Final Blog Post for DPS911 Course in Seneca College
For these three and a half months I have come a long way in working on the WebKit open source project. From the very beginning, I really wanted to immerse myself into a very important and popular open source project, so I started looking for projects of large companies. As a result, I chose the Apple WebKit project.
Well, at the very beginning I did not know what was waiting for me ahead. I thought that this is a regular project such as any other on the GitHub and I will be able to study the codebase quickly and submit pull requests to easily get six releases.
But, things didn’t go so smooth. The fact is that a WebKit project is a very large project that has a huge codebase, different logics, and different programming principles. Moreover, I did not use any of the technologies which I knew before that WebKit uses. This includes understanding special scripts to build, run and test a patch, searching and filing bugs on Bugzilla and even chatting with IRC client. I have never seen or worked with something like this before.
So I chose a “cat in a bag”. I thought it would be easy for me but everything was becoming more and more complicated every week. At the very beginning I began to experience big problems with running scripts, they gave me a lot of errors that I needed to fix. And my biggest mistake was that I put it off and I thought that everything will go well, but at the end of a day nothing became fixed automatically.
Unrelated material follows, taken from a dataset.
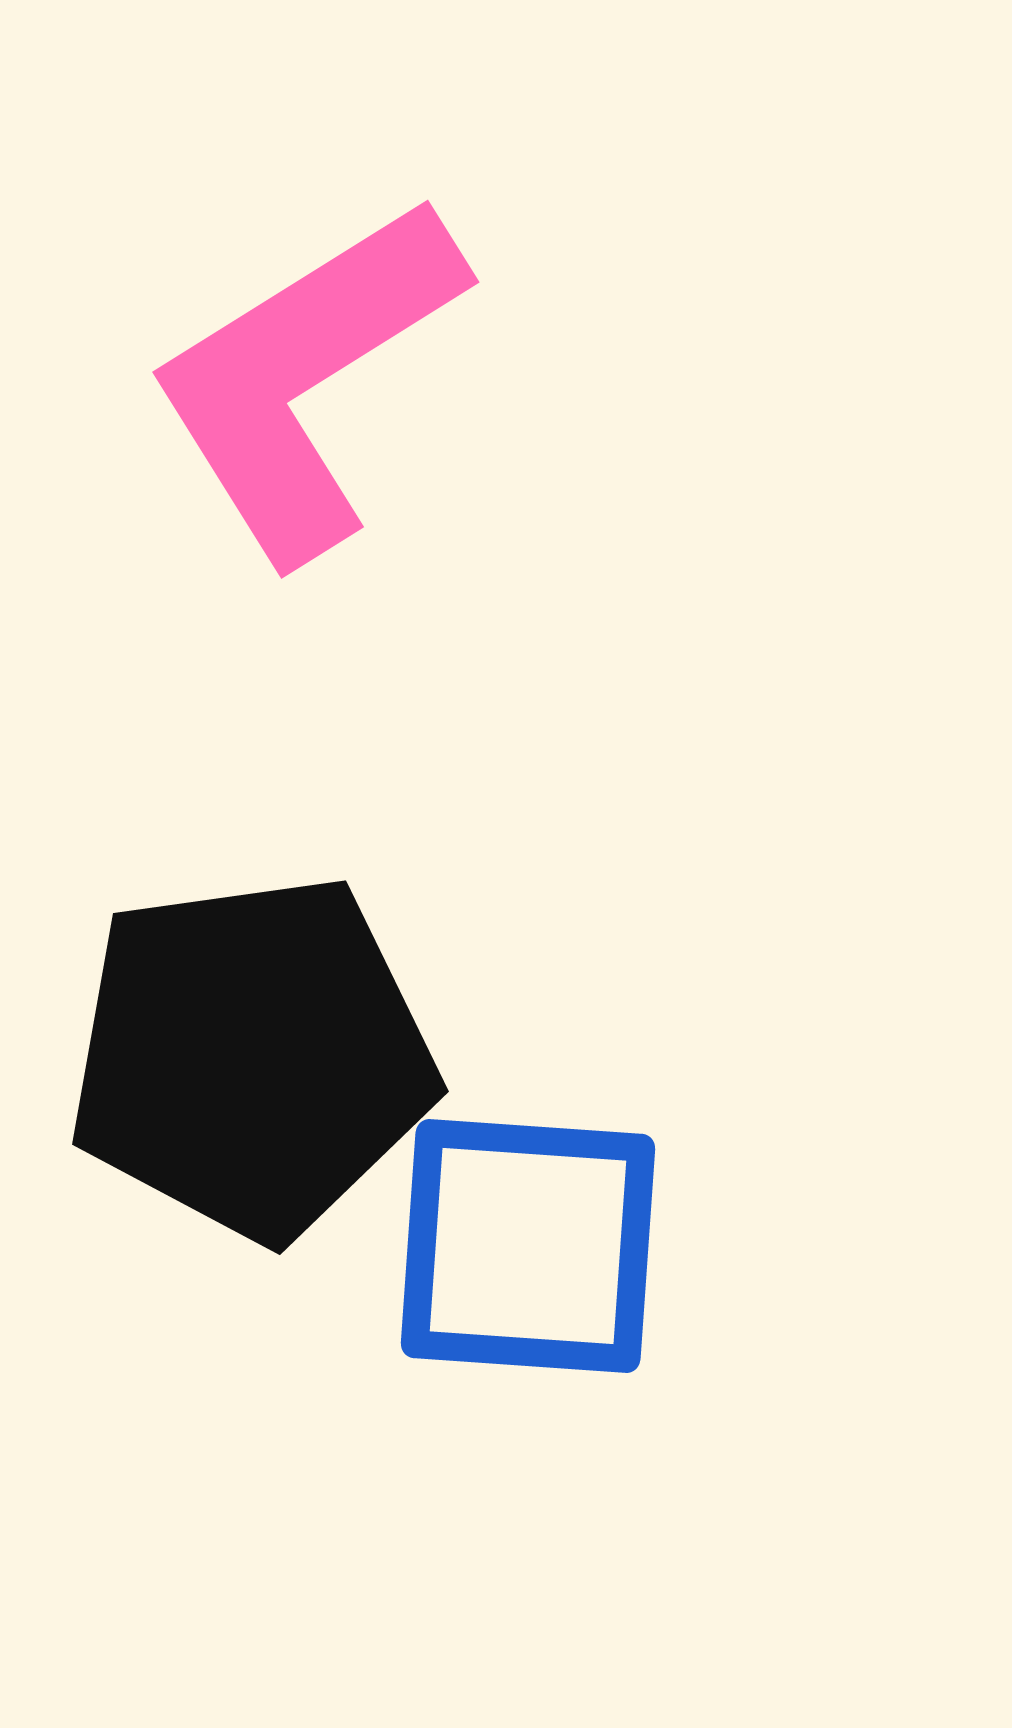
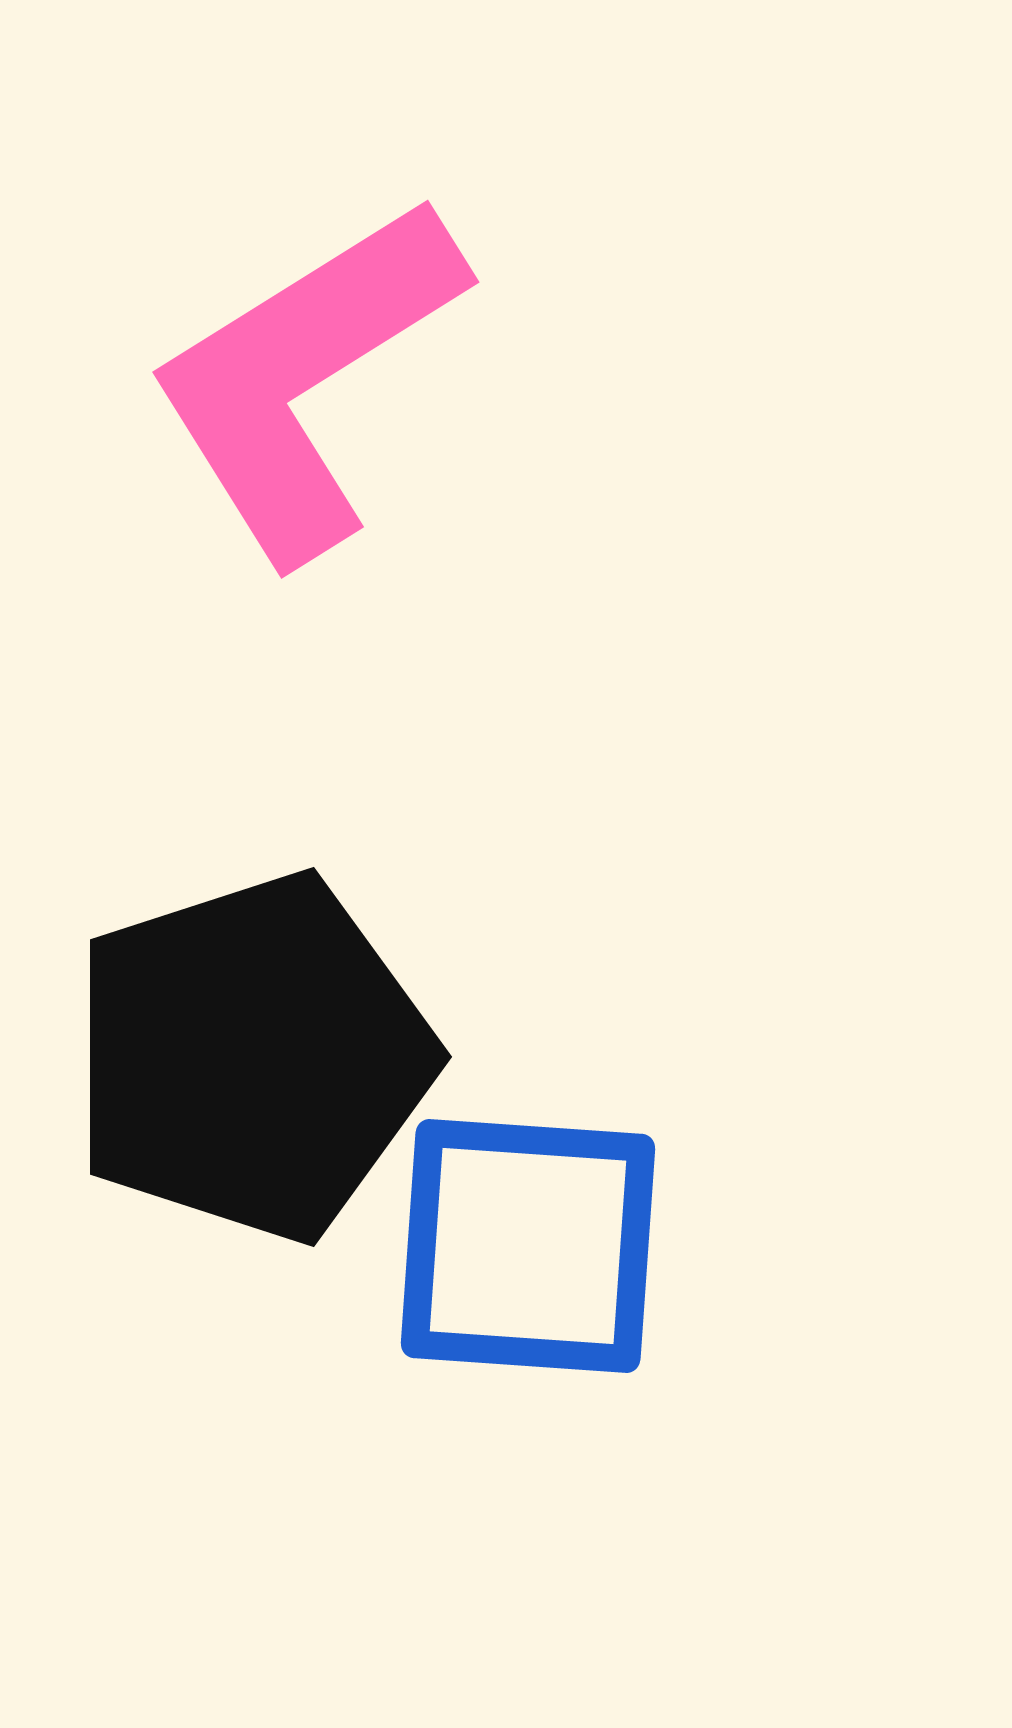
black pentagon: rotated 10 degrees counterclockwise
Here, my course professor really helped me. David finally convinced me that the WebKit community on the WebKit IRC channel can solve all of my problems and answer all of my questions. I could not believe it, because I was sure that Apple employees will never help a single college student, they have more important tasks to do. But, I wrote to the WebKit IRC channel and asked for help.
I was shocked. After a few weeks of work and communicating with Apple employees, they really helped me and solved most of my problems with my Mac and local WebKit build and I was able to run all of the scripts, after which I was able to finally edit, build, run and test my code and more important — send patches to Bugzilla!
It may seem to many people that it was a negative experience and I had to switch to the other project after I started to experience first big issues with WebKit. I disagree. I am happy that I chose WebKit and did not give up and did not switch to any other project during the whole DPS911 course in Seneca College, because this experience helped me to understand one very important thing, that I want to share with future open source contributors.
Do not afraid of talking to the community, they really want to help you, that is what open source means — helping each other, not only contributing code. If I could believe it at the very beginning my progress would look much different.
Moreover, thanks to this hard experience and errors with scripts running, during release 0.4 I found a bug in WebKit style checker, and was able to create a better exception message and even submitted a patch for it! For releases 0.5 and 0.6 I am developing (patch submitted but work is still in progress) a new feature to the WebCore module — Localized.stringsdict!
That was my journey in the open source and DPS911 course at Seneca College, hope my experience will motivate future open source contributors to do big things!
P.S. I am very thankful to my professor David Humphrey, WebKit community and DPS911 fellow students for their help and advices during my tough journey! Thank You!